The third visualization will take all institutions and identify the position occupied by women- such as entry level, senior level. This will be a crucial graph to show the leaky pipeline and compare the female ratio, grouped by country region- europe, US and the rest of the world. This will be a line graph to show two lines of senior level and entry level, and the “country” on the x-axis. This will use the dataset 1- sample1_updated.csv. The variables used will be- “country” and “level” and “female_ratio”.

The fourth visualization will be two scatter plots with regression lines shown- the scatter plot is to show whether there is any relationship between the share of women in the field of economics and the gender gap index. For this I would use the 3rd dataset- sample3_updated.csv from where I will use the variable- “rank_gender_gap_index” for each country, form a new dataset so as to include the share of women in each country from dataset 2- sample2_updated.csv.
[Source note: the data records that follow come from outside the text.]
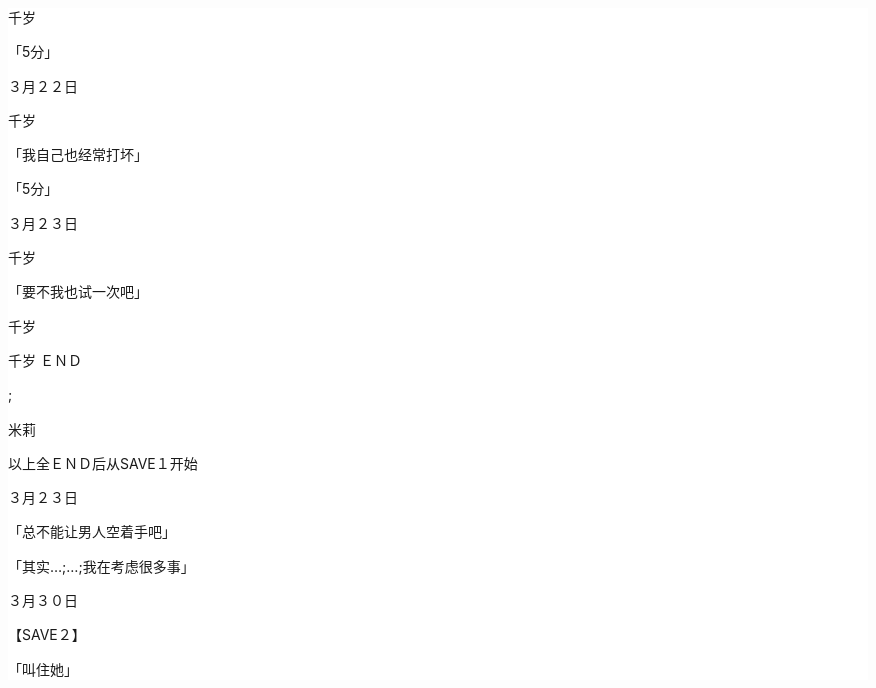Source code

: 千岁



「5分」



３月２２日



千岁



「我自己也经常打坏」



「5分」



３月２３日



千岁



「要不我也试一次吧」



千岁



千岁 ＥＮＤ



 ;



米莉



以上全ＥＮＤ后从SAVE１开始



３月２３日



「总不能让男人空着手吧」



「其实…;…;我在考虑很多事」



３月３０日



【SAVE２】



「叫住她」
In the dataset 2, I will have to group and sum “identified_positions” by the “country”.

One scatter plot will be as above, and the other one will replace “identified_positions” by “senior_positions”. This will further highlight the glass ceiling and leaky pipeline phenomenon by showing the general share of women for the glass ceiling phenomenon and the senior position share for the leaky pipeline phenomenon. Both of these plots will be simply converted to be interactive by converting the ggplot to interactive shiny visualization.
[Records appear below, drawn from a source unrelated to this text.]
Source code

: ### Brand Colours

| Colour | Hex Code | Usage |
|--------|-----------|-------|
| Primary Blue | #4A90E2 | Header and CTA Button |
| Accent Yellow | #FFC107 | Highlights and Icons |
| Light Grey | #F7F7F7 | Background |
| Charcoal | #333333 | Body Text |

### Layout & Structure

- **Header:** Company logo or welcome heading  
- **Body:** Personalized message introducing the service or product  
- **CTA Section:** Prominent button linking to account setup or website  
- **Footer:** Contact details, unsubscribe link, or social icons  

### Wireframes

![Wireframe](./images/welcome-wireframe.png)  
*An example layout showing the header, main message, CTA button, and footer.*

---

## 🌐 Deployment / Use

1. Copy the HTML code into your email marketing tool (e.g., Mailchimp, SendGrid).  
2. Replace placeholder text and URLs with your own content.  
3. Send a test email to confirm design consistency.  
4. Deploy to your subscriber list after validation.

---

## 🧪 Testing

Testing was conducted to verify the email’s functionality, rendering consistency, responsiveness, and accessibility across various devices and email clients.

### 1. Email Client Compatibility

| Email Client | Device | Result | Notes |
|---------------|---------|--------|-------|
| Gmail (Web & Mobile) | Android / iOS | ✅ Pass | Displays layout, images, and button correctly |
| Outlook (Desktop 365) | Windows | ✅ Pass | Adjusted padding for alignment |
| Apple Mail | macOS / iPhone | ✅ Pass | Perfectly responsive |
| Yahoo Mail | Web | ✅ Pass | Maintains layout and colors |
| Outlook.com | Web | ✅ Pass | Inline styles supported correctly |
More challenges and errors faced

Apart from scraping the old topic to decide quickly on the above topic and finalising the visualizations, I faced the following challenges and errors-

There was a big challenge in integrating the shiny interactive app onto the quarto website. I tried putting {html} and {block} as well but r was not able to identify a symbol. There was an unexpected token “<”. After multiple attempts of copying the code and writing it again and again, and sitting with the professor and tutor in the project help session, integration was successful but all of us have yet not been able to identify the error. We separated all other content and then tried it again and it was successful. We created a separate document for it also- an empty one, to remove all other codes + content, but it was still not working. There was a problem in the detection of the symbol. BUt, once we changed the other content and removed certain problematic symbols from the other content, we were able to solve the problem.
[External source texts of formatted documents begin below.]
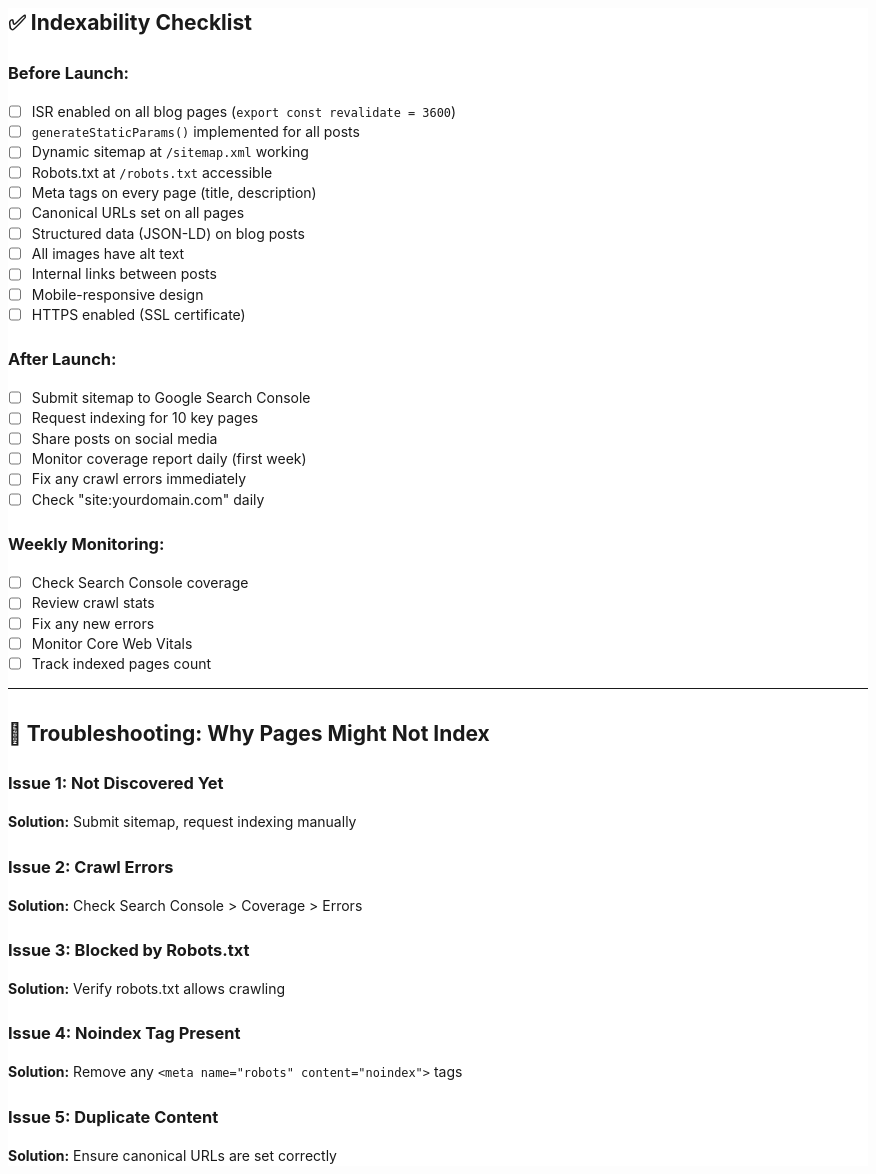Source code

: 
## ✅ Indexability Checklist

### Before Launch:
- [ ] ISR enabled on all blog pages (`export const revalidate = 3600`)
- [ ] `generateStaticParams()` implemented for all posts
- [ ] Dynamic sitemap at `/sitemap.xml` working
- [ ] Robots.txt at `/robots.txt` accessible
- [ ] Meta tags on every page (title, description)
- [ ] Canonical URLs set on all pages
- [ ] Structured data (JSON-LD) on blog posts
- [ ] All images have alt text
- [ ] Internal links between posts
- [ ] Mobile-responsive design
- [ ] HTTPS enabled (SSL certificate)

### After Launch:
- [ ] Submit sitemap to Google Search Console
- [ ] Request indexing for 10 key pages
- [ ] Share posts on social media
- [ ] Monitor coverage report daily (first week)
- [ ] Fix any crawl errors immediately
- [ ] Check "site:yourdomain.com" daily

### Weekly Monitoring:
- [ ] Check Search Console coverage
- [ ] Review crawl stats
- [ ] Fix any new errors
- [ ] Monitor Core Web Vitals
- [ ] Track indexed pages count

---

## 🔧 Troubleshooting: Why Pages Might Not Index

### Issue 1: Not Discovered Yet
**Solution:** Submit sitemap, request indexing manually

### Issue 2: Crawl Errors
**Solution:** Check Search Console > Coverage > Errors

### Issue 3: Blocked by Robots.txt
**Solution:** Verify robots.txt allows crawling

### Issue 4: Noindex Tag Present
**Solution:** Remove any `<meta name="robots" content="noindex">` tags

### Issue 5: Duplicate Content
**Solution:** Ensure canonical URLs are set correctly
New concepts learnt this week and last week

  • To create a bar plot with two bars for each x-value to show side-by-side for two years
  • To use pivot_longer to create a graph in order to group identified positions by institution type in the bar plot and also, add points to indicate another variable- the number of senior positions on the same graph.
  • To create a manual flowchart on the quarto website- as follows-
  • Adding a new tab or page to Quarto Website
  • Choosing a custom template on website for image and text with a divider like on my “Home” tab for the web page
  • Adding icons embedded with links on quarto website
flowchart LR
  A[Right Intentions] --> D(Output)
  B(Right Actions) --> D{Output}
  C(Right Direction) --> D{Output}
  D --> E[Minimum Effort]
  D --> F[Maximum Impact]

Next Steps

The next steps to be taken are to finalise the errors in graph which is coming in case of colours, for the first graph. They have to be made interactive once everything is checked for the static graphs. Going forward, since I was able to create the static graphs, as well as add the interactive placeholders by integrating the shiny app on my quarto website, the last steps are to just convert the ggplot to shiny and finalise my final writeup and the flowchart that I have added after learning myself, to summarise the concept that I am trying to explain. I wish to use more features of interactivity and hence, will learn more types of options to make it interactive in the next 2 days so that I learn new concepts outside of the class, apart from the ones learnt till now since right now, I have simply converted my ggplot to shiny directly in the simple way to convert the ggplots to shiny app.